Google to Shift Workloads Between Data Centers to Follow Clean Energy
Its “carbon-intelligent computing platform” will process one-third of Google’s non-production workloads next year.
Google is gearing up to deploy technology it’s developed for shifting workloads from data center to data center based on availability of renewable energy.
The company plans to start using the new platform next year for more than one third of its non-production workloads, Google CEO Sundar Pichai said during Tuesday’s livestreamed Google IO Keynote. It will start with media processing workloads, such as encoding and analyzing videos uploaded to YouTube or images uploaded to Google Photos and Drive.
Last April Google announced that it developed a “carbon-intelligent computing platform” that would schedule non-urgent workloads within each data center to run when that data center is getting the most renewable energy. It said at the time that the next phase for the platform would be to move workloads between data centers.
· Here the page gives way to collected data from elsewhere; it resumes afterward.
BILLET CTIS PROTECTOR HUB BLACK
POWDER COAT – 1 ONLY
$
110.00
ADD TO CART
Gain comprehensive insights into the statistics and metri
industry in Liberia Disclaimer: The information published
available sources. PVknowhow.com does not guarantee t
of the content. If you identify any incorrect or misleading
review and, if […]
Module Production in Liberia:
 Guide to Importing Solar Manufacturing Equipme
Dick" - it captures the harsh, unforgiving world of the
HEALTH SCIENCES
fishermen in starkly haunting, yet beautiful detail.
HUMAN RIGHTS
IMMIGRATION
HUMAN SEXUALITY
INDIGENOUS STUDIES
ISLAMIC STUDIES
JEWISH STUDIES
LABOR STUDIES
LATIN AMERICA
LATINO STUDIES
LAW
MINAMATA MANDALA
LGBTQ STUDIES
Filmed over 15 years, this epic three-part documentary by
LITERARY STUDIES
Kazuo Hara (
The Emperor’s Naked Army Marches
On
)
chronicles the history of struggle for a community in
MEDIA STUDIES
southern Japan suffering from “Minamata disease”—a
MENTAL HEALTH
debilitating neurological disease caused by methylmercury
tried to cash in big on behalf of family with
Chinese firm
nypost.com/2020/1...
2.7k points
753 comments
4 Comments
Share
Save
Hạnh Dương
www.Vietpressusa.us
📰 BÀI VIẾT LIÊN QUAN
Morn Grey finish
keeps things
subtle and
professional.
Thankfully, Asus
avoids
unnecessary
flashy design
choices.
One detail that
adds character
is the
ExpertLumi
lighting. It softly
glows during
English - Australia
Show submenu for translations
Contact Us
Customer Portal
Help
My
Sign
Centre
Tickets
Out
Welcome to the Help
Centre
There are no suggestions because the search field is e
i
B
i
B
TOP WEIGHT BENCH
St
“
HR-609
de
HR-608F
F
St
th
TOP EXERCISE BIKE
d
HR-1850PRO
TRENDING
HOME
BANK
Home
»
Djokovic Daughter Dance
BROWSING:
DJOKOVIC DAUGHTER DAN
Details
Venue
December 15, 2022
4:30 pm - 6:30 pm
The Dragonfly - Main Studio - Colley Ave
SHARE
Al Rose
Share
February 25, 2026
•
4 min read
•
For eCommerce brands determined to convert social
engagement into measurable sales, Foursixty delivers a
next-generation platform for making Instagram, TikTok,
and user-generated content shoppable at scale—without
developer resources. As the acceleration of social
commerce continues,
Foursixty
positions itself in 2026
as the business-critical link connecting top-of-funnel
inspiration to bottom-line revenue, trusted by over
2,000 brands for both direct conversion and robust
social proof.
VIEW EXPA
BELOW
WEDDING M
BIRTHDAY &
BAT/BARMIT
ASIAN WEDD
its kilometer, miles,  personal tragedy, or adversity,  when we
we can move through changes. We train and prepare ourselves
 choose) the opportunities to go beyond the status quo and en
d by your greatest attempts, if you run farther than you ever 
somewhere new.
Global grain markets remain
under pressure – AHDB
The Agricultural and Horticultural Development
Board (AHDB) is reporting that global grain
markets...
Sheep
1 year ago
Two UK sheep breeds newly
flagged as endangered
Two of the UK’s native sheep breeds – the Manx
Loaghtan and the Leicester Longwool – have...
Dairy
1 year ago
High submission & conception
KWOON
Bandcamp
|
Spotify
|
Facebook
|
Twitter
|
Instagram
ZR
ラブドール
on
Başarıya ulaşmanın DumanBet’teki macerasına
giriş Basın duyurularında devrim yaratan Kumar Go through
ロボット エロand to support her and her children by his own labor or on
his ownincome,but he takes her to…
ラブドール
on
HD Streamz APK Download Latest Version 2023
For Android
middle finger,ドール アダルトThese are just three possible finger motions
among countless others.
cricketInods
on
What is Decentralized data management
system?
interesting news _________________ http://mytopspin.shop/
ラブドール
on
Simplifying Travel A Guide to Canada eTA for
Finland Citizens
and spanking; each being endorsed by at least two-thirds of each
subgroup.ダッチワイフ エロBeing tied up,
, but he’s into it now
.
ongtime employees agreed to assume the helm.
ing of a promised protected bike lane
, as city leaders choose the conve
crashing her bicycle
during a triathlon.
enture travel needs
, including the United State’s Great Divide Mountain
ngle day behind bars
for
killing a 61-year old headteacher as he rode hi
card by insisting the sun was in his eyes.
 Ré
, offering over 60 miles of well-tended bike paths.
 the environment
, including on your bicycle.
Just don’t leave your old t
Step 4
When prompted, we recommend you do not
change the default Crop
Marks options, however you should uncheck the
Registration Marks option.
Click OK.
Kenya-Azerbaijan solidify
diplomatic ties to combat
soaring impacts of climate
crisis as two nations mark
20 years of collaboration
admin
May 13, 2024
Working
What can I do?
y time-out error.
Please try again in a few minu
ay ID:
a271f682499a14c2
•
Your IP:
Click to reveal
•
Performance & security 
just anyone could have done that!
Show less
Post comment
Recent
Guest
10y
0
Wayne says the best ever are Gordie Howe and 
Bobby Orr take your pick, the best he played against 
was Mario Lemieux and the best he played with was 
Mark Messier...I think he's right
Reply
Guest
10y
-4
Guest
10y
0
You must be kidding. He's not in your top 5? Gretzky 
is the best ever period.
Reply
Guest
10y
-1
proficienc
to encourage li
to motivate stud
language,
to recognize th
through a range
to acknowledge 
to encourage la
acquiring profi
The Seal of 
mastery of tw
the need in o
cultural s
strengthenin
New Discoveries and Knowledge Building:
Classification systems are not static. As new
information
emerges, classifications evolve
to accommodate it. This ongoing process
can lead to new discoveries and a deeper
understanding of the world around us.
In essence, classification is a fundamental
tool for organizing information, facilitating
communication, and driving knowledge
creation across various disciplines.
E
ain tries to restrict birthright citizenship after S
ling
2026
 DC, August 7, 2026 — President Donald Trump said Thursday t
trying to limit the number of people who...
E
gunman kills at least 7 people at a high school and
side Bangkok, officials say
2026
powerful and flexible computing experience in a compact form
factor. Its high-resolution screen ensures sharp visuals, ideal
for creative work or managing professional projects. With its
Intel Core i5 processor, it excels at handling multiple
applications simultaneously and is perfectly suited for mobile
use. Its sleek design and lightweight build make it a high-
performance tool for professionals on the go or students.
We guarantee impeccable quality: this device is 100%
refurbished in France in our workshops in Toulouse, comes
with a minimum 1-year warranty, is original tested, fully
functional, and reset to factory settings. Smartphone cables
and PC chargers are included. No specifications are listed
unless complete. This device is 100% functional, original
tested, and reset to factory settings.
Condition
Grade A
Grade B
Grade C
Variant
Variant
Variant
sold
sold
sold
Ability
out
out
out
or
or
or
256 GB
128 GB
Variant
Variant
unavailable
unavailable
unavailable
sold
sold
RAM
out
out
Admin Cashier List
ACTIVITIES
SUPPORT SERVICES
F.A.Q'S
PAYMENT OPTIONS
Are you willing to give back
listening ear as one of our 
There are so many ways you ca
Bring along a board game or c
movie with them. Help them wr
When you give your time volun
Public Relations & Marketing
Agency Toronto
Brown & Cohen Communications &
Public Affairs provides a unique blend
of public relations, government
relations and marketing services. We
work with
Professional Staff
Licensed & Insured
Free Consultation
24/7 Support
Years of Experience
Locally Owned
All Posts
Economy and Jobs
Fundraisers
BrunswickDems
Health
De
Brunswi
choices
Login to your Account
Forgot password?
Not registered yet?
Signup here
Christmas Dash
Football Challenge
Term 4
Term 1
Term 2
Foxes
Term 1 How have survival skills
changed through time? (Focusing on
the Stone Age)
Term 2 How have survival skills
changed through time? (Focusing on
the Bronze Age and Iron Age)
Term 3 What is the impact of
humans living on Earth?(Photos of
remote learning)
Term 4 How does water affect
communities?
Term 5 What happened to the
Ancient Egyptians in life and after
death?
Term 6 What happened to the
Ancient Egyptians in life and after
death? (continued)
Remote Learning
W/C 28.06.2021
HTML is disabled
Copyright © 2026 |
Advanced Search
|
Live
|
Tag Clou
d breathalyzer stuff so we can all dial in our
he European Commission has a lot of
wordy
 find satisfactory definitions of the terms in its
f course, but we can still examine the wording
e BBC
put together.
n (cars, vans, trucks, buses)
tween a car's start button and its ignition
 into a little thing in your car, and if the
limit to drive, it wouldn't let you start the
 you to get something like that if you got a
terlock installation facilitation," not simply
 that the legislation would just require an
This will be a more robust implementation of a feature Google Cloud announced earlier this year, which shows customers which cloud availability regions run on clean energy more hours of the day. The customers can then use this information as they decide which Google data centers to deploy their applications in.
Google’s carbon-intelligent computing platform will “reserve and use hourly compute capacity on the most clean grids available worldwide” for its non-production multimedia processing workloads, Ross Koningstein, co-founder of Google’s Carbon-Intelligent Computing project, wrote in a blog post.
The one limitation to this effort to use clean energy when and where it’s available will be varying local privacy laws, he wrote.
Google has been leading efforts to power data centers with renewable energy for more than a decade. After achieving the milestone of matching all the energy its hyperscale data centers and offices around the world consume with renewable energy purchases in 2017, its latest moonshot effort is to supply all its data centers with carbon-free energy around the clock by 2030.
That’s a hard mark to hit for a variety of reasons, including intermittency of wind and solar generation capacity, lack of renewable energy generation in many places around the planet, and varied utility rules that in some parts of the world restrict access to a broad variety of energy suppliers.
The solutions will be a combination of lobbying energy regulators, investing in ever more renewable generation capacity, and further developing technologies that address the intermittency, such as utility scale energy storage and geothermal energy. Google also announced on Tuesday a project to develop a “next-generation” geothermal energy plant to power its Nevada data centers.